Any day that starts out this beautifully, has to be a good day, right?

That's an unexpected 4 inches of snow that fell quietly overnight. I said yesterday that we needed some pretty snow....since yesterday we got slushy, messy snow. My wish was granted.

You might remember that I didn't make New Year's Resolutions this year. I did choose 4 projects that were bugging me, and planned to finish them all in January.

I finished one. Today I started the next.....

Last March we re-painted our bedroom after a long, snowy winter. We went with bright orange and yellow paint. The pastel blue bedskirt doesn't quite fit with the new vibrant color scheme.

I shopped everywhere, and couldn't find a bedskirt for a king-sized bed, in bright colors that I liked. (Please, don't tell me that you know where I can find a great one...because now I'm committed to sewing a bedskirt out of this striped fabric. I really wanted to solve this problem by shopping, not sewing.....but such is life!)

I sneakily took over the dining room for this project....justifying it by saying my studio is too full of looms to fit a sewing project. Since this project is for the house....I should be able to sew it in the house. Clever, eh?

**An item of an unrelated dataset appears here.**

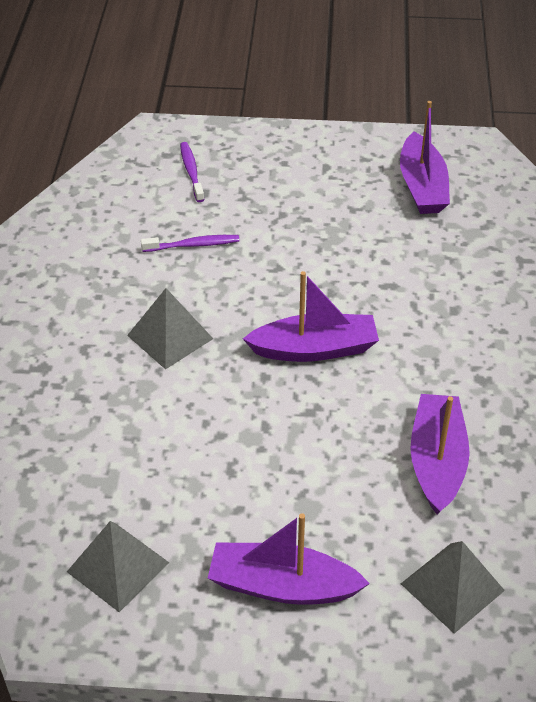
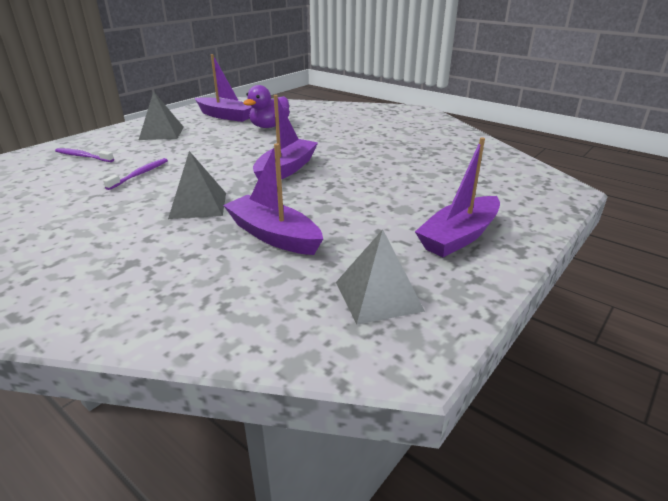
camera: 55 degrees left, 15 degrees down
(431, 250) = (269, 126): none -> purple duck
(437, 461) = (411, 167): purple boat -> purple boat (273, 235)
(452, 587) = (503, 190): grey pyramid -> grey pyramid (161, 133)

I'm changing the pattern slightly because I don't have quite enough fabric to make the pattern as designed. I had to think, use my calculator, and even make a tiny graph paper template. (I'm such an engineer sometimes!)

As the saying goes "Measure twice, Cut once." I did just that, and chopped the fabric into the side and end panels for the bedskirt. More math will follow no doubt.

Hopefully I won't be back here begging for ideas for where I can buy a bright bedskirt (because that would mean the project has collapsed or at least become incredibly frustrating!)

Thursday, February 19, 2009

Raspberry-Chocolate Chip Muffins

Muffins are my favorite breakfast on the four days a week that I go running. Since I had some fairly ancient frozen raspberries, and King Arthur Flour had this very delicious recipe, Raspberry-Chocolate Chip Muffins have been a favorite at our house this week!

You just put 3 (or I might add a few more) raspberries on the muffins once they're in the muffin tins.

Then cover with crumb topping - which is made with melted butter - a nice, simple way to make a topping.

They are delicious hot out of the oven.

Even better news is that they are tastier the next day!!

I usually freeze muffins as soon as they we'll have them hot out of the oven once, then eat thawed muffins for days. I love that these muffins get even better with time! Yum!!